Final Fantasy X was the game made on the precipice of this dichotomy. Voice acting was introduced for the first time, and the incredible pixel count that went into the faces of Tidus and Yuna went unmatched throughout the lifespan of sixth generation consoles. The prosaic charm of chibi in-game characters, temporarily cast aside in Final Fantasy VIII, was finally abandoned, never to return. FFX signalled the point where CG intruded – irretrievably, some might argue – into the aspects of the game its forebears allowed players to control, but enough tradition remained that it was still mostly limited to the big set pieces (like Tidus crashing Yuna’s wedding to Seymour). However, there was a sense of unease created by such visual opulence being used in aid of what was fundamentally a game of very conservative mechanics. FFX was the last mainline Final Fantasy to have random encounters, Square Enix choosing to decisively move away from them with the brilliant MMO-style fights in Final Fantasy XII and the slightly regressive yet highly refined battles in FFXIII. The transparent turn-based battle system made for stately combat, and the menu-based traversing of the overworld, robbing the player of the ability to roam and discover freely, was much mourned.

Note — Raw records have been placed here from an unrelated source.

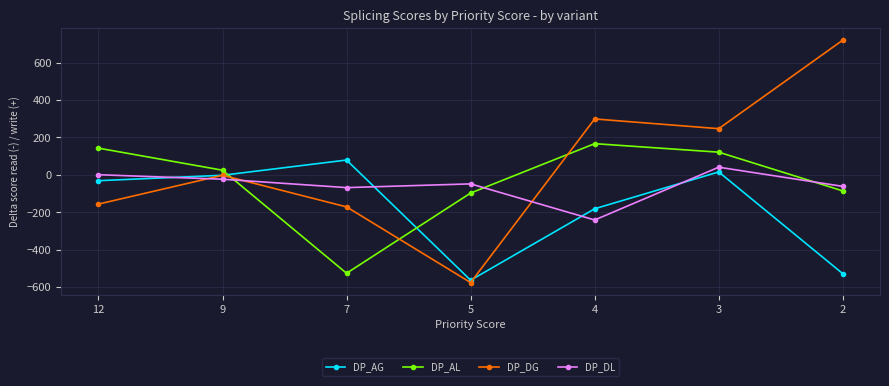

Rank the series at 2 from highest to lowest value.

DP_DG, DP_DL, DP_AL, DP_AG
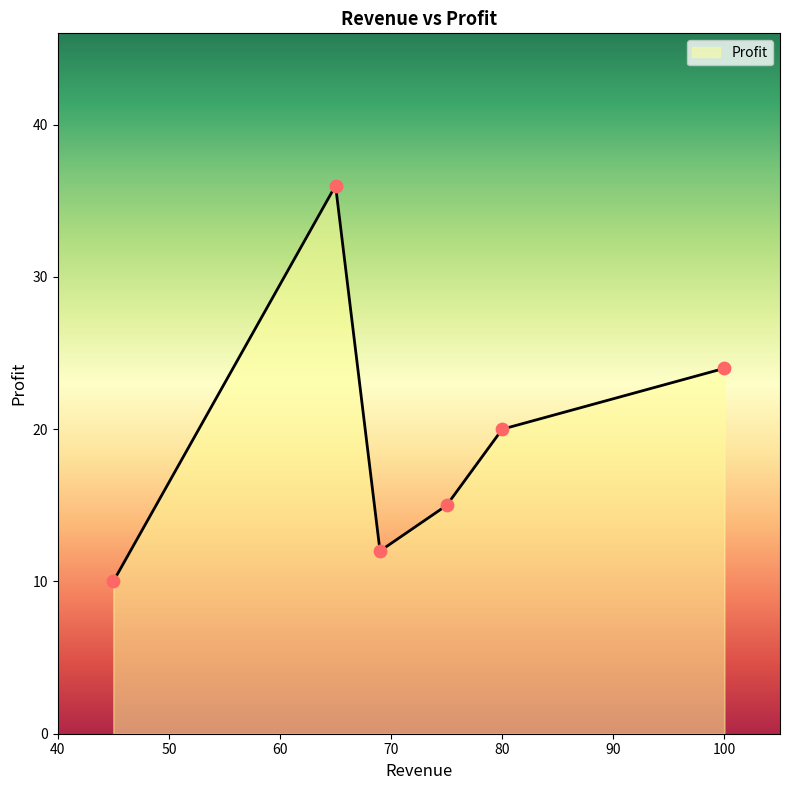

What is the average value?

20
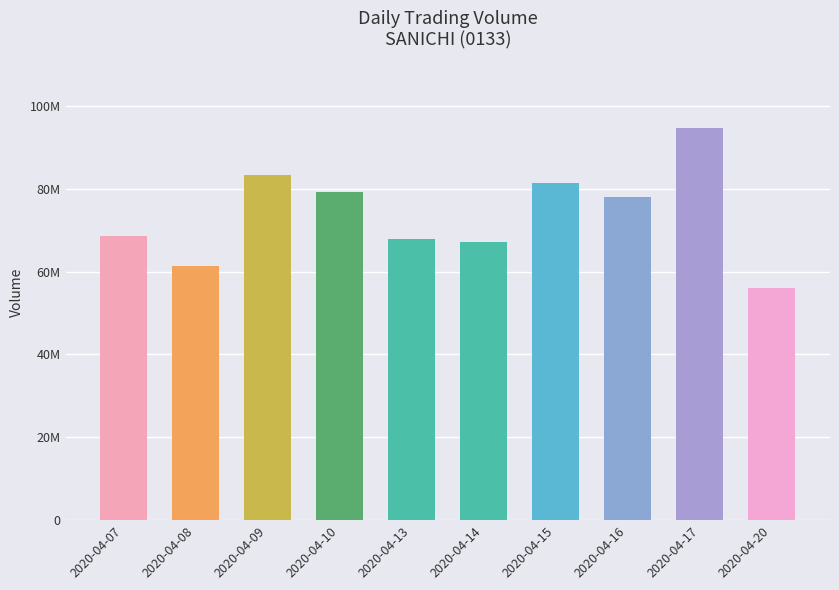

What is the change in value from 2020-04-07 to 2020-04-15?

+12683500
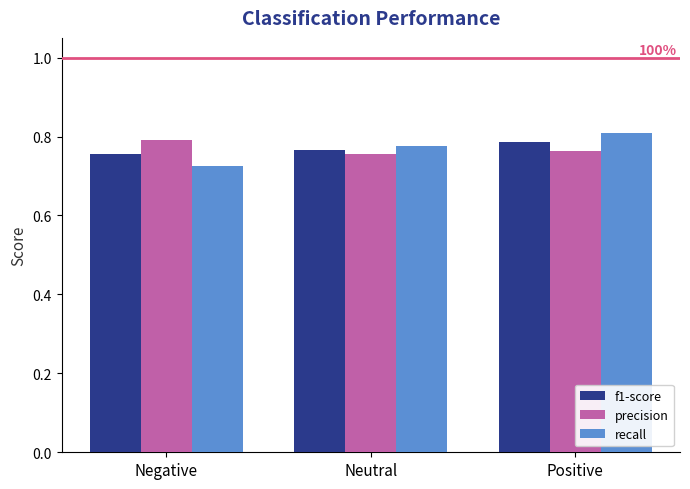

How many bars are there in total?

9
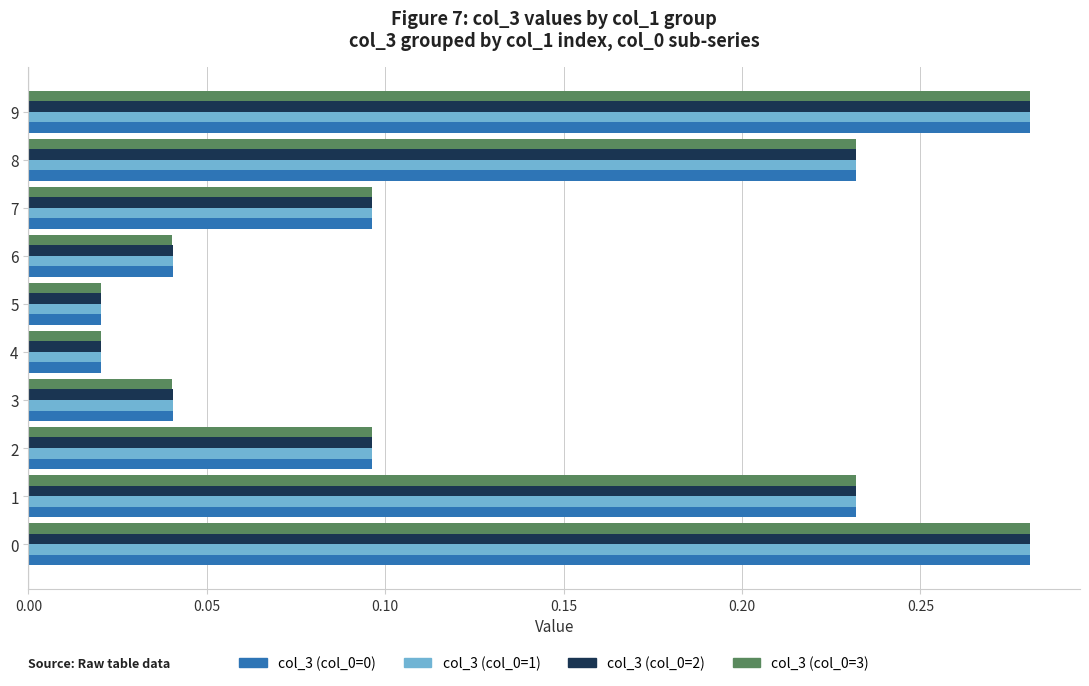

The col_3 (col_0=2) series shows 0.0 at 2. True or false?

False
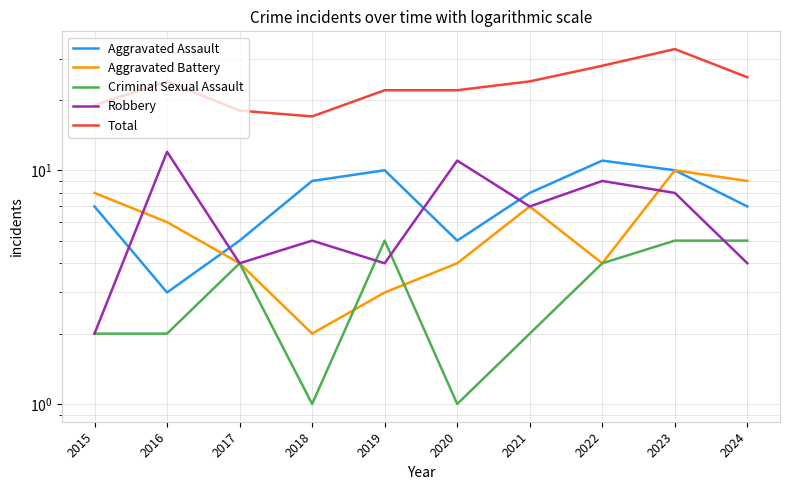

What is the difference between the maximum and minimum values in the Aggravated Battery series?

8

That the unprecedented graphical muscle was being used for consolidation, not innovation, grated with many gamers, and this combined with some early missteps in the voice acting (more a dialogue problem than anything) to make FFX an easy target for cynicism. But all of this served to accentuate the story, and the characters that populated it. It really is one of the most sympathetic and layered narratives that the medium has produced, and even when the game’s conservatism gets a little too onerous, there’s so much beauty and intrigue in Spira and Yuna’s journey that the grind is worth it. Whatever ambivalence FFX inspires with its variety of technological firsts, its artistic merit is undeniable.